In the construction industry, mental health is a seldom topic that is often swept under the rug due to the stigma it can carry. In an industry that is predominately male, the stereotype is that men must be both physically and mentally tough to endure the job. However, this should not be at the detriment of their mental health. Mental health may be a sensitive topic, but it is imperative to address one’s mental health by practicing relieving techniques that include a healthier diet and exercise. One can also enlist the help of a support group or mental health professional, should the need arise. Since 1949, Mental Health America has been observing Mental Health Month in May by spreading the word about the importance of mental health to millions of people. The importance of mental health must echo into the construction industry in order to improve the industry’s overall mental health.
The Importance of Mental Health
When you think about being healthy, you may consider your physical health and making sure your body is healthy by eating right and exercising. However, taking care of your body physically can also lead to improvements in your mental health. Mental health is equally as important as physical health and it is essential to your overall wellbeing. It is important to recognize that mental illnesses are common and treatable with the right help.
Practices to Improve Mental Health
The theme for this year’s Mental Health Month is 4Mind4Body, which emphasizes the idea that living a healthy lifestyle can help to prevent the onset or worsening of mental health conditions. Some of the things that can help your mental health include exercise, social connections, work-life balance, getting good sleep, and getting help from a professional.
- Exercise – Exercising your body can have tremendous improvements on your overall health. Regular exercise can have a positive impact on depression and anxiety as well as reduce stress and boost your overall mood.
- Get Better Sleep – Sleeping for seven to eight hours a night will have a positive impact on your mental health. May is also Better Sleep Month. For tips on how to sleep better, visit The Better Sleep Council.
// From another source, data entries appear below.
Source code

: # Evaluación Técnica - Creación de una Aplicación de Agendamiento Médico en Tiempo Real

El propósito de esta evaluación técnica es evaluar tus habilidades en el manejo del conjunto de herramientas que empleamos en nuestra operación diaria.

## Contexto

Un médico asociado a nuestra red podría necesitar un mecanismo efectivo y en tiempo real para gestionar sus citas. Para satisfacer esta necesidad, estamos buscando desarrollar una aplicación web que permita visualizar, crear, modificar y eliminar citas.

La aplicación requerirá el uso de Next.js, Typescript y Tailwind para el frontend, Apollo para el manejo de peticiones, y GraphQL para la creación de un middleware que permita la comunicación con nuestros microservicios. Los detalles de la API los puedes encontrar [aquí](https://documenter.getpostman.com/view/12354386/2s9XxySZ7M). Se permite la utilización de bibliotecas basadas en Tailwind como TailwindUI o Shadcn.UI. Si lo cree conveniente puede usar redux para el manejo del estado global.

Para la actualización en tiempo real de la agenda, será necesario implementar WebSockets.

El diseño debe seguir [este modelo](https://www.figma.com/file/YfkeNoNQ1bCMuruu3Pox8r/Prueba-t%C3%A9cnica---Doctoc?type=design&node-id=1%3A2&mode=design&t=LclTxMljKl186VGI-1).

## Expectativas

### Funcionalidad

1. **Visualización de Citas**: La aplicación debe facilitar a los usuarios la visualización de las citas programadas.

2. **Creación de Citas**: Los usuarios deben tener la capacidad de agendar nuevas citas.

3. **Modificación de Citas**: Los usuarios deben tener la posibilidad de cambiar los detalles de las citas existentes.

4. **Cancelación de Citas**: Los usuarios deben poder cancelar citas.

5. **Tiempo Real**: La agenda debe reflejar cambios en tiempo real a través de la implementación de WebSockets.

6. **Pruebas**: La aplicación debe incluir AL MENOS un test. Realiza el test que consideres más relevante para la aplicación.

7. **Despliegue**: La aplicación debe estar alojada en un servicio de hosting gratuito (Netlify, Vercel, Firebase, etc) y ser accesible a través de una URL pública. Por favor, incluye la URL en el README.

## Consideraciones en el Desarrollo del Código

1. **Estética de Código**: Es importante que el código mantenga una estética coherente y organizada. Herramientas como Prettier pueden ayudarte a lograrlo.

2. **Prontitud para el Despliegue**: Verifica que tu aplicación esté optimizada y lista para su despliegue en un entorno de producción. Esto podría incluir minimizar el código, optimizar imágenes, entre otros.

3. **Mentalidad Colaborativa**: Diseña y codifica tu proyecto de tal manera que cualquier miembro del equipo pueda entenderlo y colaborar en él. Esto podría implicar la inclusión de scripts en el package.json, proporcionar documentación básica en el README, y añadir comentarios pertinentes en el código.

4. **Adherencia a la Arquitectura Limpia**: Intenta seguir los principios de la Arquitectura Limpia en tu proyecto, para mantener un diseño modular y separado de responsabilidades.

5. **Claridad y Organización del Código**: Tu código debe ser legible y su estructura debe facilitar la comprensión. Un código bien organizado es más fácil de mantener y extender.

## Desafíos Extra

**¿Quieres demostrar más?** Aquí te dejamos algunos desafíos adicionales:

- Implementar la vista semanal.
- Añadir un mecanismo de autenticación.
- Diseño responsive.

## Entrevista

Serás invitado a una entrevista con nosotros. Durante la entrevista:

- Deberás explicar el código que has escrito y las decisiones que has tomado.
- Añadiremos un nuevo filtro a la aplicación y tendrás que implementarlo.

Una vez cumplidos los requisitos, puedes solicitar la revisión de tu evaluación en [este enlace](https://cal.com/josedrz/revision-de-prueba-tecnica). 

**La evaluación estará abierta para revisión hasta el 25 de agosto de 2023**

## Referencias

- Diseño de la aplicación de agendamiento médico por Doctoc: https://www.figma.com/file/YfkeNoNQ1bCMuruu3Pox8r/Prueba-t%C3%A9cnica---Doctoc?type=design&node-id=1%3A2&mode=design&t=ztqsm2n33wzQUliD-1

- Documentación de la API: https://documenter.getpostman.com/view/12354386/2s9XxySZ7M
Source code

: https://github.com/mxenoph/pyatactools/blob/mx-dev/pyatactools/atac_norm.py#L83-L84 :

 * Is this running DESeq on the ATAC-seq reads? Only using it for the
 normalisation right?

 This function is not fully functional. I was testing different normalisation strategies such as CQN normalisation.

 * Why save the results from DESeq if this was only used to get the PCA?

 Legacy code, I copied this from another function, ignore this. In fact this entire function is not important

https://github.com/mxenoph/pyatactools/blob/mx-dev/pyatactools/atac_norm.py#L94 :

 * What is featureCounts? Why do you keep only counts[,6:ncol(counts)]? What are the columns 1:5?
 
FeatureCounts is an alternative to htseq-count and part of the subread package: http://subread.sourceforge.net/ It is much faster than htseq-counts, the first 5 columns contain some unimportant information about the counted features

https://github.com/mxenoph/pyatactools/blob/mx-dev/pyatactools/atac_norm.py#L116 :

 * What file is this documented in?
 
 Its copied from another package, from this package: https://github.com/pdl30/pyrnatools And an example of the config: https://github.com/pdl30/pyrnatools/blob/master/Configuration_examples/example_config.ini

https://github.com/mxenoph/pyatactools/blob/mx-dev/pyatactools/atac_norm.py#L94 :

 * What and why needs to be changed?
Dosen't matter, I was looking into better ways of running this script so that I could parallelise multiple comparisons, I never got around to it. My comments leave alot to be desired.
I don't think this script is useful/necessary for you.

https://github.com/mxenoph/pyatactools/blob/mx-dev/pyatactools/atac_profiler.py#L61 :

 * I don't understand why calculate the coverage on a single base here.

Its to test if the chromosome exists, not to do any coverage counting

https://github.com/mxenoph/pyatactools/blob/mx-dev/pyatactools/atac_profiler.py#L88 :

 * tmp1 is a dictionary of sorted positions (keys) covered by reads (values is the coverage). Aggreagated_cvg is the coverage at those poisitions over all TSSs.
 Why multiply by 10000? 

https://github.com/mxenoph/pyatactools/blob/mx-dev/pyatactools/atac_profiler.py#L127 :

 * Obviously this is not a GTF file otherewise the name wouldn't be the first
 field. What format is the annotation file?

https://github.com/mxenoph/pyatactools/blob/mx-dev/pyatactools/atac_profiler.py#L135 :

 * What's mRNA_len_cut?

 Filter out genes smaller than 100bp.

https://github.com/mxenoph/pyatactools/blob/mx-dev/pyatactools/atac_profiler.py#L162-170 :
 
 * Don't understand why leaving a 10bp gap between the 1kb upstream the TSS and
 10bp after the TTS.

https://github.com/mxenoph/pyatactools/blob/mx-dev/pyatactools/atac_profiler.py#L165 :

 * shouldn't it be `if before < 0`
- Social Connections – People who have strong social relationships are 50% more likely to live longer. Those who have poor social supports have a harder time recovering from mental illnesses. Make sure to spend time developing social connections with other people and spend time with the people you care about.
- Work-Life Balance – Poor work-live balance increases your risk for health conditions, including mental health problems. Those who have a good balance between work and life are more satisfied and experience fewer symptoms of depression and anxiety. Don’t let work take over your life. Make sure you are taking time off of work to attend to your mental health if necessary.
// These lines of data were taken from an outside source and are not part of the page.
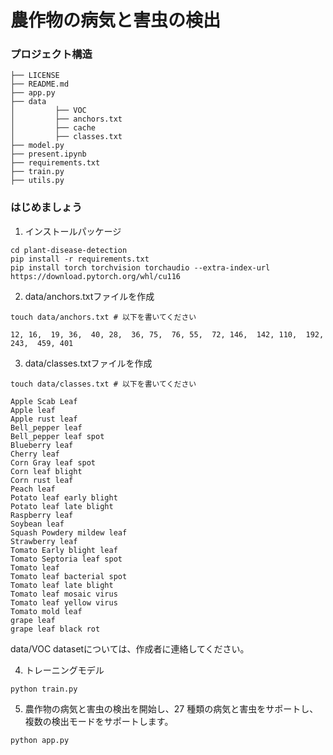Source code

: # 農作物の病気と害虫の検出

### プロジェクト構造
```text
├── LICENSE
├── README.md
├── app.py
├── data
│         ├── VOC
│         ├── anchors.txt
│         ├── cache
│         ├── classes.txt
├── model.py
├── present.ipynb
├── requirements.txt
├── train.py
├── utils.py
```

### はじめましょう

1. インストールパッケージ
```shell
cd plant-disease-detection
pip install -r requirements.txt
pip install torch torchvision torchaudio --extra-index-url https://download.pytorch.org/whl/cu116
```

2. data/anchors.txtファイルを作成
```shell
touch data/anchors.txt # 以下を書いてください
```
```text
12, 16,  19, 36,  40, 28,  36, 75,  76, 55,  72, 146,  142, 110,  192, 243,  459, 401
```

3. data/classes.txtファイルを作成
```shell
touch data/classes.txt # 以下を書いてください
```
```text
Apple Scab Leaf
Apple leaf
Apple rust leaf
Bell_pepper leaf
Bell_pepper leaf spot
Blueberry leaf
Cherry leaf
Corn Gray leaf spot
Corn leaf blight
Corn rust leaf
Peach leaf
Potato leaf early blight
Potato leaf late blight
Raspberry leaf
Soybean leaf
Squash Powdery mildew leaf
Strawberry leaf
Tomato Early blight leaf
Tomato Septoria leaf spot
Tomato leaf
Tomato leaf bacterial spot
Tomato leaf late blight
Tomato leaf mosaic virus
Tomato leaf yellow virus
Tomato mold leaf
grape leaf
grape leaf black rot
```
data/VOC datasetについては、作成者に連絡してください。

4. トレーニングモデル
```shell
python train.py
```

5. 農作物の病気と害虫の検出を開始し、27 種類の病気と害虫をサポートし、複数の検出モードをサポートします。
```shell
python app.py
```

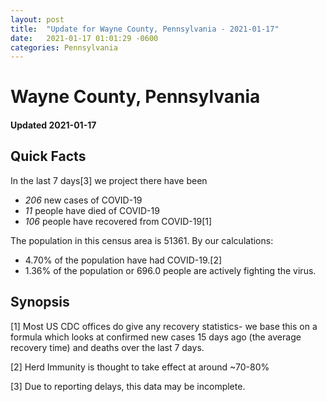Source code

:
 ```yaml
---
layout: post
title:  "Update for Wayne County, Pennsylvania - 2021-01-17"
date:   2021-01-17 01:01:29 -0600
categories: Pennsylvania
---
```


# Wayne County, Pennsylvania
#### Updated 2021-01-17

## Quick Facts

In the last 7 days[3] we project there have been
- *206* new cases of COVID-19
- *11* people have died of COVID-19
- *106* people have recovered from COVID-19[1]

The population in this census area is 51361. By our calculations:
- 4.70% of the population have had COVID-19.[2]
- 1.36% of the population or 696.0 people are actively fighting the virus.

## Synopsis




[1] Most US CDC offices do give any recovery statistics- we base this on a formula which looks at confirmed new cases
15 days ago (the average recovery time) and deaths over the last 7 days.

[2] Herd Immunity is thought to take effect at around ~70-80%

[3] Due to reporting delays, this data may be incomplete.
 
    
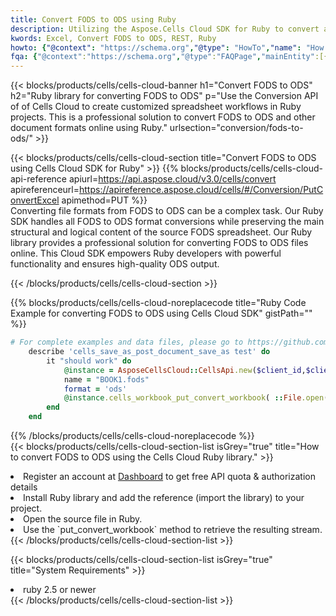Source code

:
 ```yaml
---
title: Convert FODS to ODS using Ruby 
description: Utilizing the Aspose.Cells Cloud SDK for Ruby to convert a FODS format file to a ODS format file. 
kwords: Excel, Convert FODS to ODS, REST, Ruby
howto: {"@context": "https://schema.org","@type": "HowTo","name": "How to convert FODS to ODS using the Cells Cloud Ruby library.","description": "How to convert FODS to ODS using the Cells Cloud Ruby library.","image": {"@type": "ImageObject"},"url": "/ruby/conversion/fods-to-ods/","step": [{ "@type": "HowToStep","name": "How to convert FODS to ODS using the Cells Cloud Ruby library. step 1", "image": {"@type": "ImageObject",},"url": "/ruby/conversion/fods-to-ods/","text": "Register an account at <a href='https://dashboard.aspose.cloud/'>Dashboard</a> to get free API quota & authorization details",},{ "@type": "HowToStep","name": "How to convert FODS to ODS using the Cells Cloud Ruby library. step 1", "image": {"@type": "ImageObject",},"url": "/ruby/conversion/fods-to-ods/","text": "Install Ruby library and add the reference (import the library) to your project.",},{ "@type": "HowToStep","name": "How to convert FODS to ODS using the Cells Cloud Ruby library. step 1", "image": {"@type": "ImageObject",},"url": "/ruby/conversion/fods-to-ods/","text": "Open the source file in Ruby.",},{ "@type": "HowToStep","name": "How to convert FODS to ODS using the Cells Cloud Ruby library. step 1", "image": {"@type": "ImageObject",},"url": "/ruby/conversion/fods-to-ods/","text": "Use the `put_convert_workbook` method to retrieve the resulting stream.",}, ],"supply": {"@type": "HowToSupply","name": "document"},"tool": [{"@type": "HowToTool","name": "RubyMine, Visual Studio Code, Aptana Studio, NetBeans"},{"@type": "HowToTool","name": "Aspose Cells"}],"totalTime": "PT6M"}
fqa: {"@context":"https://schema.org","@type":"FAQPage","mainEntity":[{"@type":"Question","name":"Why convert file formats in C# using REST API?","acceptedAnswer":{"@type":"Answer","text":"Documents are encoded in many ways, and some files may be incompatible with the software you use. To open and read such files, just convert them to appropriate file formats.<br/><ol><li>Install .NET SDK and add the reference (import the library) to your project.</li><li>Open the source file in C# using REST API.</li><li>Call the PutConvertWorkbookRequest() method, passing an output filename with required extension.</li><li>Get the result of conversion as a separate file.</li></ol>"}},{"@type":"Question","name":"What file formats can I convert with your C# library?","acceptedAnswer":{"@type":"Answer","text":"We support a variety of file formats for conversion using .NET library, including XLSX, Excel, xls , PDF, CSV, HTML, Markdown, XML, PNG, JPG, TIFF, Json, TXT and many more."}},{"@type":"Question","name":"What is the maximum allowed file size for conversion using this .NET library?","acceptedAnswer":{"@type":"Answer","text":"There are no file size limits for format conversions using .NET library."}}]}
---
```



{{< blocks/products/cells/cells-cloud-banner h1="Convert FODS to ODS" h2="Ruby library for converting FODS to ODS" p="Use the Conversion API of of Cells Cloud to create customized spreadsheet workflows in Ruby projects. This is a professional solution to convert FODS to ODS and other document formats online using Ruby." urlsection="conversion/fods-to-ods/" >}}

{{< blocks/products/cells/cells-cloud-section  title="Convert FODS to ODS using Cells Cloud SDK for Ruby" >}}
{{% blocks/products/cells/cells-cloud-api-reference  apiurl=https://api.aspose.cloud/v3.0/cells/convert  apireferenceurl=https://apireference.aspose.cloud/cells/#/Conversion/PutConvertExcel  apimethod=PUT %}}
<br/>
Converting file formats from FODS to ODS can be a complex task. Our Ruby SDK handles all FODS to ODS format conversions while preserving the main structural and logical content of the source FODS spreadsheet. Our Ruby library provides a professional solution for converting FODS to ODS files online. This Cloud SDK empowers Ruby developers with powerful functionality and ensures high-quality ODS output.

{{< /blocks/products/cells/cells-cloud-section >}}

{{% blocks/products/cells/cells-cloud-noreplacecode title="Ruby Code Example for converting FODS to ODS using Cells Cloud SDK" gistPath="" %}}
 
```ruby
# For complete examples and data files, please go to https://github.com/aspose-cells-cloud/aspose-cells-cloud-ruby/
    describe 'cells_save_as_post_document_save_as test' do
        it "should work" do
            @instance = AsposeCellsCloud::CellsApi.new($client_id,$client_secret,"v3.0","https://api.aspose.cloud/")
            name = "BOOK1.fods"
            format = 'ods'
            @instance.cells_workbook_put_convert_workbook( ::File.open(File.expand_path("data/"+name),"r")  {|io| io.read(io.size) },{:format=>format})     
        end
    end
```
 
{{% /blocks/products/cells/cells-cloud-noreplacecode  %}}
<br/>
{{< blocks/products/cells/cells-cloud-section-list isGrey="true"  title="How to convert FODS to ODS using the Cells Cloud Ruby library." >}}
<li>Register an account at <a href="https://dashboard.aspose.cloud/">Dashboard</a> to get free API quota & authorization details</li>
<li>Install Ruby library and add the reference (import the library) to your project.</li>
<li>Open the source file in Ruby.</li>
<li>Use the `put_convert_workbook` method to retrieve the resulting stream.</li>
{{< /blocks/products/cells/cells-cloud-section-list >}}

{{< blocks/products/cells/cells-cloud-section-list isGrey="true"  title="System Requirements" >}}
<li>ruby 2.5 or newer</li>
{{< /blocks/products/cells/cells-cloud-section-list >}}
- Reduce or Quit Drinking Outright – Construction workers are more susceptible to alcohol abuse, and display the 2nd highest rate of heavy alcohol consumption in blue collar workers. Alcohol can induce depression, and can create a vicious cycle for construction workers. To learn more, our training academy offers a two hour awareness course, one that is also required for the NYC construction industry.
- Enlist Professional Help – If you need help with a mental health condition, do not hesitate to get the help of a metal health professional. Most mental illnesses can be treated if you have the right support system in place.
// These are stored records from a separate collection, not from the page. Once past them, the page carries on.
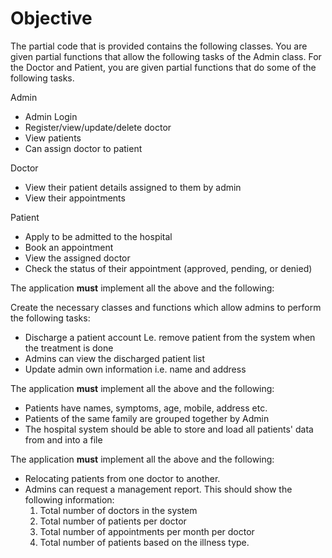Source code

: # Objective

The partial code that is provided contains the following classes. You are given partial functions that allow the following tasks of the Admin class. For the Doctor and Patient, you are given partial functions that do some of the following tasks.

Admin

- Admin Login
- Register/view/update/delete doctor
- View patients
- Can assign doctor to patient

Doctor

- View their patient details assigned to them by admin
- View their appointments

Patient

- Apply to be admitted to the hospital
- Book an appointment
- View the assigned doctor
- Check the status of their appointment (approved, pending, or denied)

The application **must** implement all the above and the following:

Create the necessary classes and functions which allow admins to perform the following tasks:

- Discharge a patient account Le. remove patient from the system when the treatment is done
- Admins can view the discharged patient list
- Update admin own information i.e. name and address

The application **must** implement all the above and the following:

- Patients have names, symptoms, age, mobile, address etc.
- Patients of the same family are grouped together by Admin
- The hospital system should be able to store and load all patients' data from and into a file

The application **must** implement all the above and the following:

- Relocating patients from one doctor to another.
- Admins can request a management report. This should show the following information:
    1. Total number of doctors in the system
    2. Total number of patients per doctor
    3. Total number of appointments per month per doctor
    4. Total number of patients based on the illness type.
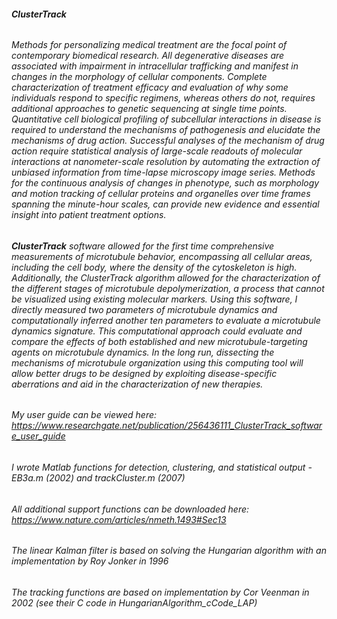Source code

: ###### **ClusterTrack**

###### Methods for personalizing medical treatment are the focal point of contemporary biomedical research. All degenerative diseases are associated with impairment in intracellular trafficking and manifest in changes in the morphology of cellular components. Complete characterization of treatment efficacy and evaluation of why some individuals respond to specific regimens, whereas others do not, requires additional approaches to genetic sequencing at single time points. Quantitative cell biological profiling of subcellular interactions in disease is required to understand the mechanisms of pathogenesis and elucidate the mechanisms of drug action. Successful analyses of the mechanism of drug action require statistical analysis of large-scale readouts of molecular interactions at nanometer-scale resolution by automating the extraction of unbiased information from time-lapse microscopy image series. Methods for the continuous analysis of changes in phenotype, such as morphology and motion tracking of cellular proteins and organelles over time frames spanning the minute-hour scales, can provide new evidence and essential insight into patient treatment options.

###### **ClusterTrack** software allowed for the first time comprehensive measurements of microtubule behavior, encompassing all cellular areas, including the cell body, where the density of the cytoskeleton is high. Additionally, the ClusterTrack algorithm allowed for the characterization of the different stages of microtubule depolymerization, a process that cannot be visualized using existing molecular markers. Using this software, I directly measured two parameters of microtubule dynamics and computationally inferred another ten parameters to evaluate a microtubule dynamics signature. This computational approach could evaluate and compare the effects of both established and new microtubule-targeting agents on microtubule dynamics. In the long run, dissecting the mechanisms of microtubule organization using this computing tool will allow better drugs to be designed by exploiting disease-specific aberrations and aid in the characterization of new therapies.

###### My user guide can be viewed here: https://www.researchgate.net/publication/256436111_ClusterTrack_software_user_guide

###### I wrote Matlab functions for detection, clustering, and statistical output - EB3a.m (2002) and trackCluster.m (2007) 

###### All additional support functions can be downloaded here: https://www.nature.com/articles/nmeth.1493#Sec13

###### The linear Kalman filter is based on solving the Hungarian algorithm with an implementation by Roy Jonker in 1996

###### The tracking functions are based on implementation by Cor Veenman in 2002 (see their C code in HungarianAlgorithm_cCode_LAP)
Destigmatizing Mental Health Issues
Unfortunately, mental health issues still have a stigma in work and personal communities. 1 in 5 adults experience a mental illness in a given year. It is important to realize that mental illnesses are common, and they can come in many forms. It is okay to open up about mental problems you may have at home, at work, or in your community. Opening up to others can help improve your situation and allow you to get the help that you need. If someone around you tells you about the problems they have been facing, make sure to take the time to listen to them and take them seriously.